Data for processing:
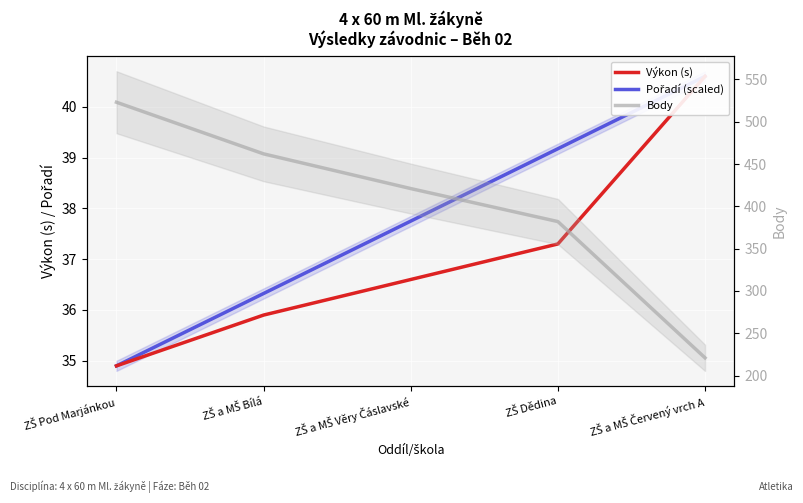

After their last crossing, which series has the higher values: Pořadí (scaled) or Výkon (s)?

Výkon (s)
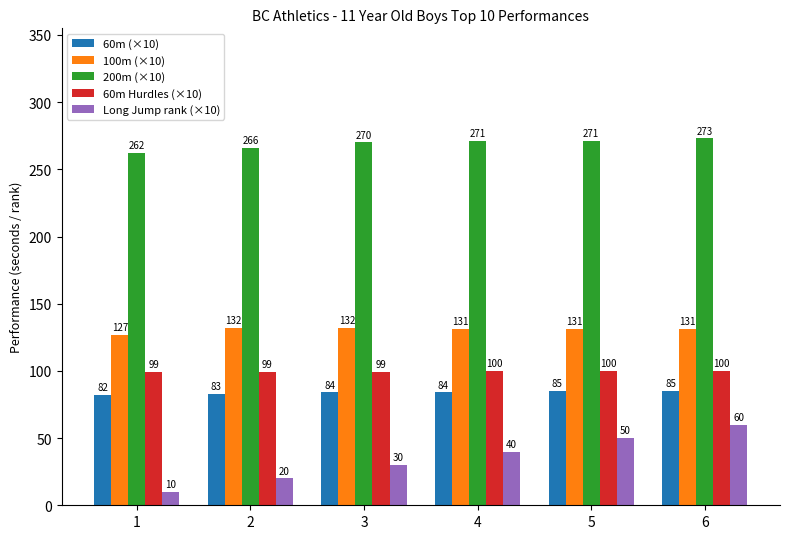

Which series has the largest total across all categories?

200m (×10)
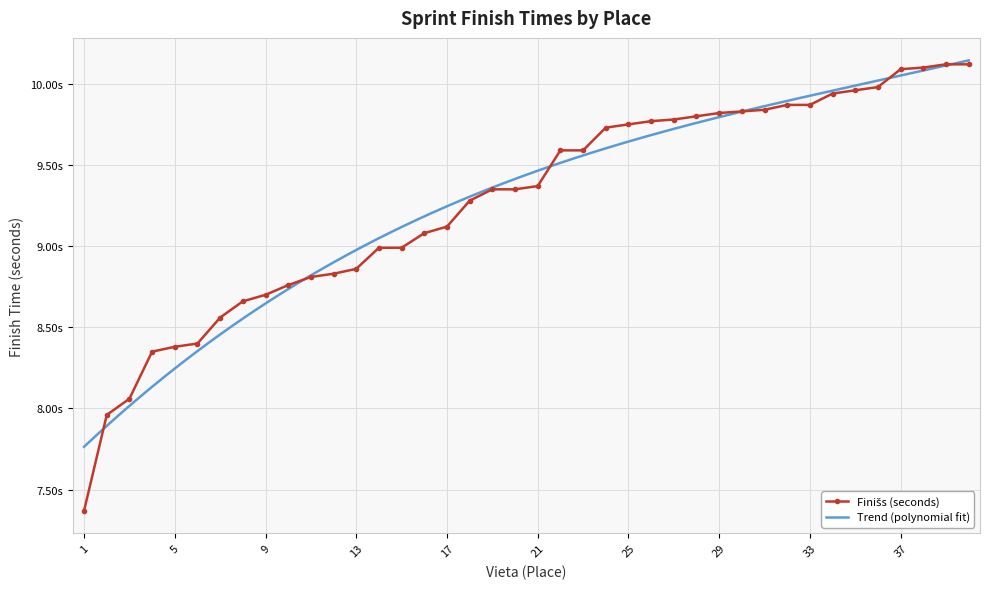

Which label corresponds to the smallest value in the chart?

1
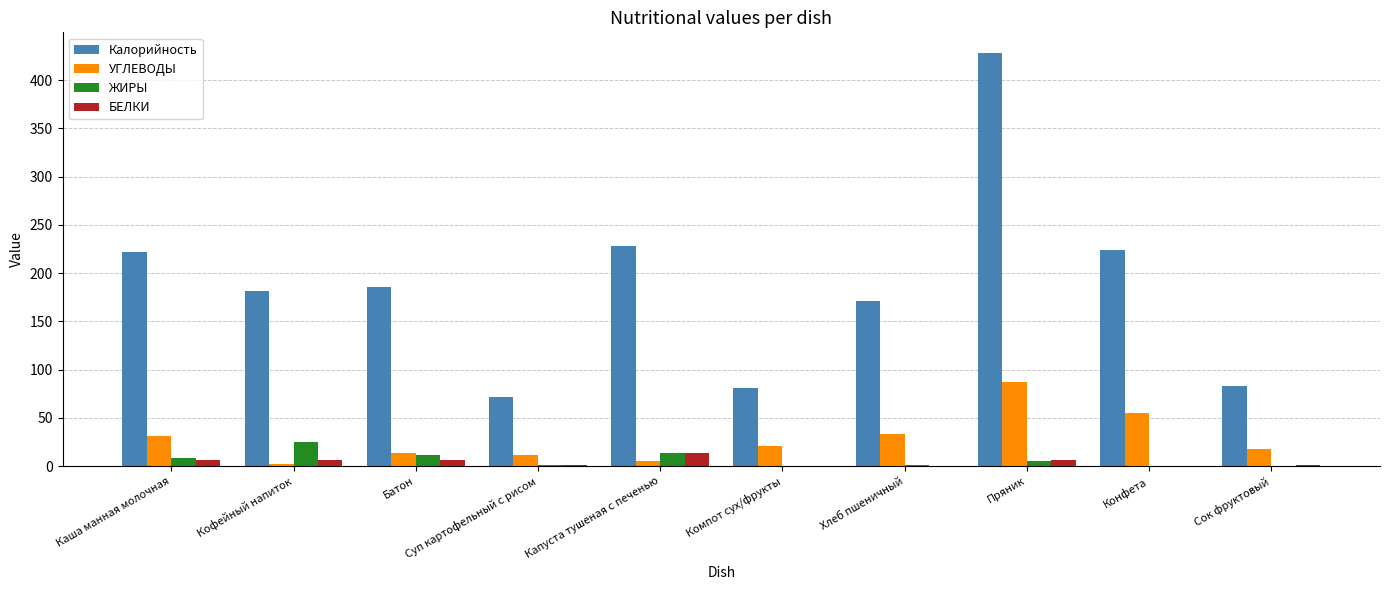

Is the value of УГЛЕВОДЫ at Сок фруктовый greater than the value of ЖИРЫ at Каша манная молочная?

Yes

What you have to do: Retype all of the text material above verbatim, omitting the pictures.

Exercise output:
After their last crossing, which series has the higher values: Pořadí (scaled) or Výkon (s)?

Výkon (s)

Which series has the largest total across all categories?

200m (×10)

Which label corresponds to the smallest value in the chart?

1

Is the value of УГЛЕВОДЫ at Сок фруктовый greater than the value of ЖИРЫ at Каша манная молочная?

Yes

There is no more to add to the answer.